Sudden Strike II Review


Sudden Strike II, like its predecessor, is a real-time strategy game set in World War II.  It is not, however, a wargame that takes place in real-time.  This may at first glance appear to be not much of a distinction, but if you're looking for a latter day Close Combat you won't find it here.  Sure, you get hundreds of World War II era units from all of the major combatants, but they are inserted into a very average RTS, a game that both war and strategy gamers will find frustrating and unsatisfying.

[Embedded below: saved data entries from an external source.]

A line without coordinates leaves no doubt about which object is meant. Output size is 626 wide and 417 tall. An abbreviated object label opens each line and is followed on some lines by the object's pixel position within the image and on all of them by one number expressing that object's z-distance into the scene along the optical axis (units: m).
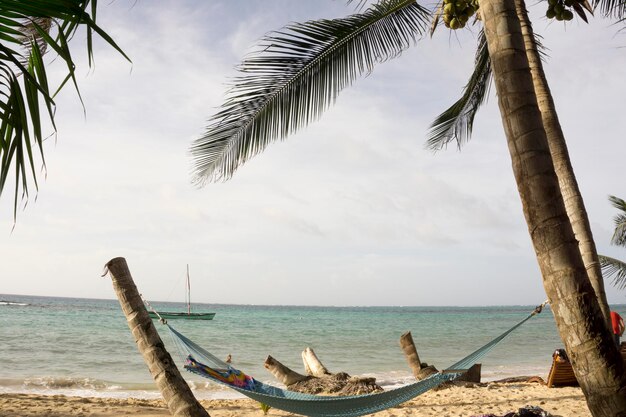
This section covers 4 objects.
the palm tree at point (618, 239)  11.41
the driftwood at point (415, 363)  6.56
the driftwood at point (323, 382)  6.12
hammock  3.25
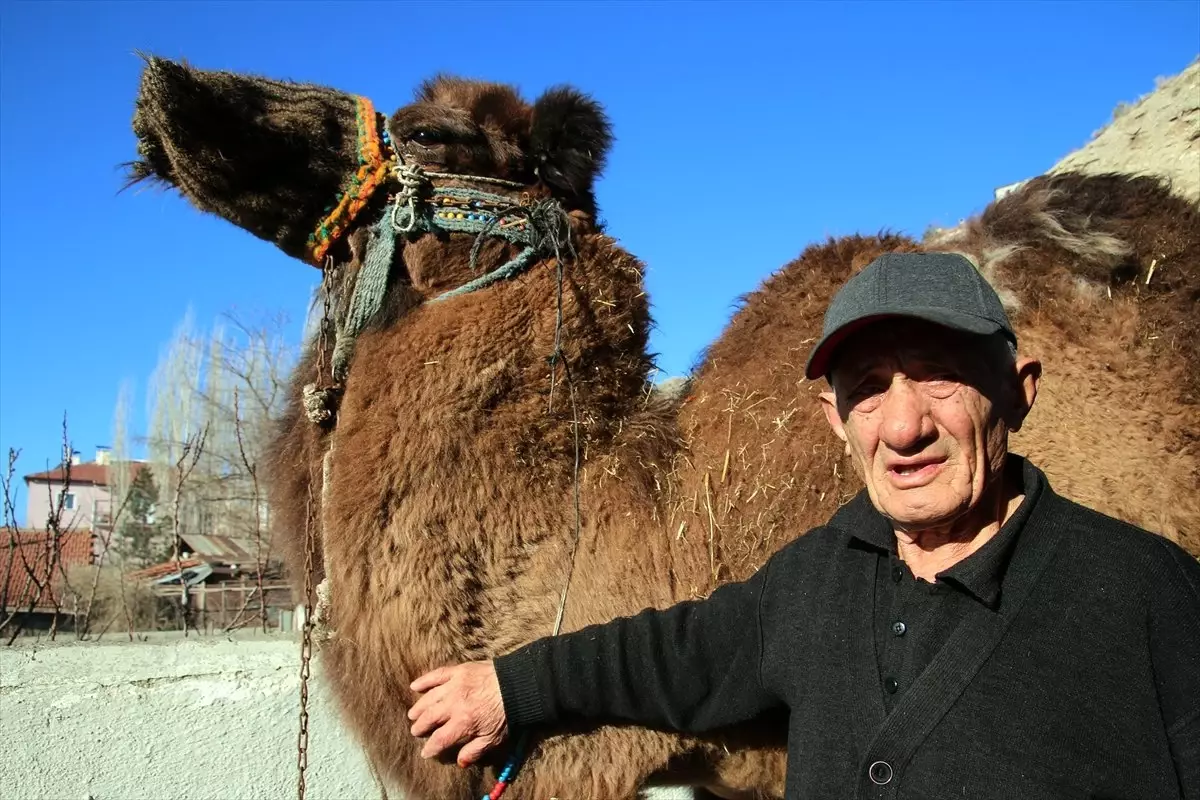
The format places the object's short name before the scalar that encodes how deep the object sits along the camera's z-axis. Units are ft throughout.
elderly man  5.21
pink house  165.12
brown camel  8.07
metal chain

I hesitate to use clichés in reviews, but there is one that is so appropriate in this case that I'll have to make an exception: Sudden Strike II is a case of "missing the forest for the trees."  The designers did a lot research into the equipment available during the war, providing unitsfor armor not typically seen  in games such as the Sturmtiger, T-26, and the chi-ke.  The game's box claims that there are more than 150 unit types available, although very curiously they are not listed in the manual or within the game.  Each unit in the game is modeled taking into account factors such as range, armor, speed, and vision, to name a few.  In addition, infantry comes in many forms: riflemen, machine gunners, officers, and bazooka gunners to name a few.  Each infantry unit is an individual soldier, with his own level of experience, ammunition, morale, and health.  However, in spending so much time caught up in unit details, the designers missed out on bigger picture game aspects such as unit command and control, AI, and even historical accuracy.

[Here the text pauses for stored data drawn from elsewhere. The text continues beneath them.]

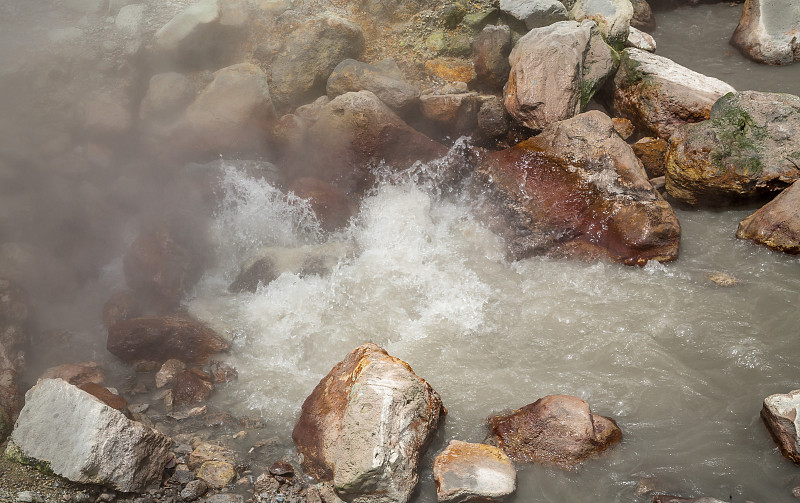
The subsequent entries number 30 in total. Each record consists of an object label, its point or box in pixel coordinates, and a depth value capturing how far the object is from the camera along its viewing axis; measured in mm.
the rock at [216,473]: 3758
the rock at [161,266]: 5734
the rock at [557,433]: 3730
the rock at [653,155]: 6281
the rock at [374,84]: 6832
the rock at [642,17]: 8758
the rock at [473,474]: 3434
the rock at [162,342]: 5000
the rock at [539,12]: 7410
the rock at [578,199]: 5352
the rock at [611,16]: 7457
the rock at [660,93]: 6395
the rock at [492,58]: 7211
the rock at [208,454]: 3928
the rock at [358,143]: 6504
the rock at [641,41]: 7809
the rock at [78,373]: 4828
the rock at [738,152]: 5527
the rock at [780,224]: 5082
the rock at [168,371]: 4820
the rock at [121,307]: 5555
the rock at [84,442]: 3494
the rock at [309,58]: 7211
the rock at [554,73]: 6336
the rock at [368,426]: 3479
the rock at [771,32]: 7684
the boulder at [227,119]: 6863
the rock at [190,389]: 4625
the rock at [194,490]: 3617
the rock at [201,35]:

ScreenshotsThe issues with Sudden Strike II begin at the interface level.  You can have literally hundreds of units in a scenario running through jungles, forests, and urban environments, and keeping track of them all can be quite an exercise.  The units are small, quite often get lost in the scenery, and are often impossible to distinguish from one another by sight.  Even if you select a large number of units, you are not given any information on the units selected and still must select an individual soldier to find out his specialty and status.  The game allows you to select all of the units currently visible that are of the same type with a double-click, but this does not help much.  There are not enough group keys available for you to create balanced squads or even large groups for each unit type.  Not that this would help much anyway as you can never really tell what you are up against since the enemy's units are as tiny as yours.  So, you are stuck moving around huge blocks of units and primarily performing frontal assaults on the enemy.  A game of this scale really needs some sort of command and organization scheme - there's a reason that generals don't micromanage the movements of their units in the field.

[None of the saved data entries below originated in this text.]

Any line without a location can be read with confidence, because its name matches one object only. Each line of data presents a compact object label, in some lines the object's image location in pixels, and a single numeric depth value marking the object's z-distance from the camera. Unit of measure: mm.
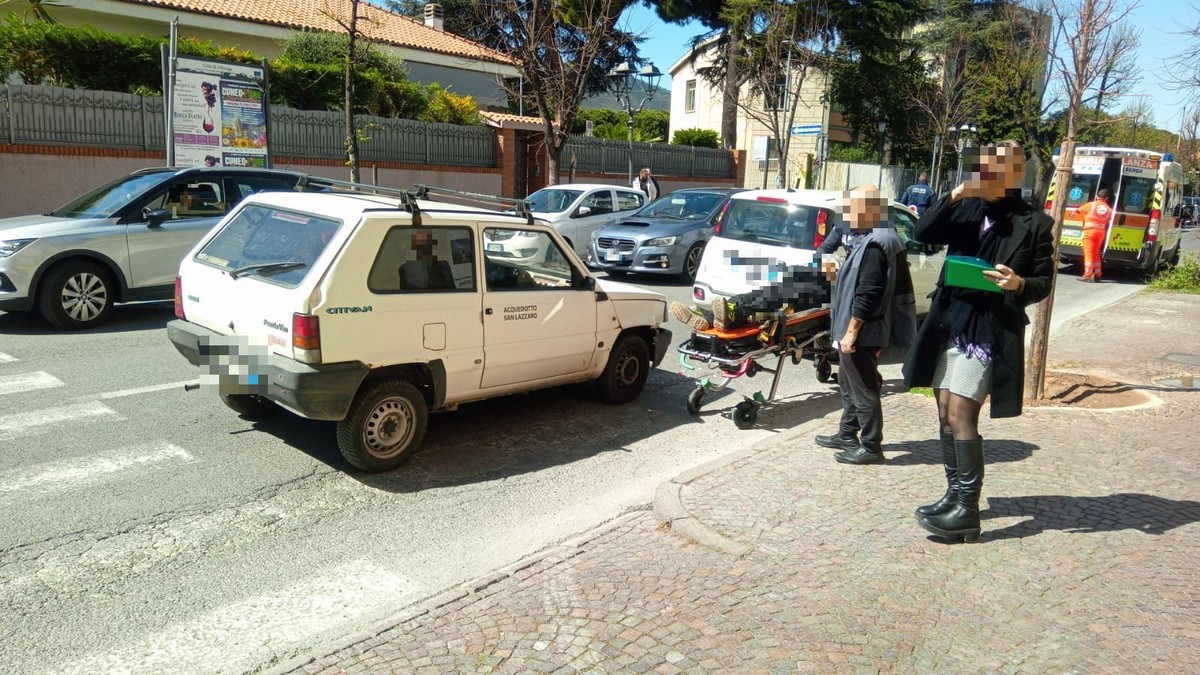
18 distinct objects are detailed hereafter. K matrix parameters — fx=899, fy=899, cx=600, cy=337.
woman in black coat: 4379
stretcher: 7008
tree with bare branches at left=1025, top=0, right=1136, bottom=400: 7402
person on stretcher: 7117
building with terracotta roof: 24812
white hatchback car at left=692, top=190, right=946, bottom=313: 9359
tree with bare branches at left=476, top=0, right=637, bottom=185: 22406
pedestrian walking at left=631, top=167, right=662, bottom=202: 22203
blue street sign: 25948
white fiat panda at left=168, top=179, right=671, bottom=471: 5324
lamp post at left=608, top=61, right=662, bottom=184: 23661
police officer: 23642
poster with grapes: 15445
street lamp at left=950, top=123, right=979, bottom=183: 39075
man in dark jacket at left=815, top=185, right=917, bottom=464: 5828
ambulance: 18828
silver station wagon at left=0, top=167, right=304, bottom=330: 9273
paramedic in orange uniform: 18922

Unfortunately adopting human wave tactics is not enough to free you from micromanagement.  The pathfinding is so bad, that your human wave will be spread all over the map if you did not monitor its progress nearly every step of the way.  There are always units that decide that the best way to get from Point A to Point B is to visit Points C, D, and E on the way, even though the route might take them across two bridges and through an enemy camp on the way.  Units also have a very difficult time navigating gaps, and stuck units and traffic jams are common occurrences.

For all the game designers' research and modeling of units, it seems that they neglected to balance infantry versus armor combat.  Infantry has a pretty easy time with armor, tearing apart hard targets that happen upon a squad of soldiers.  In one case, I saw a group of three armored halftracks full of soldiers reduced to a smoldering pile of metal by a group of about ten infantry - and they weren't even armed with bazookas.  This brings us back to the human wave tactic.  You might as well group all of your infantry together and methodically move them across the map, overwhelming anything that the enemy can put together.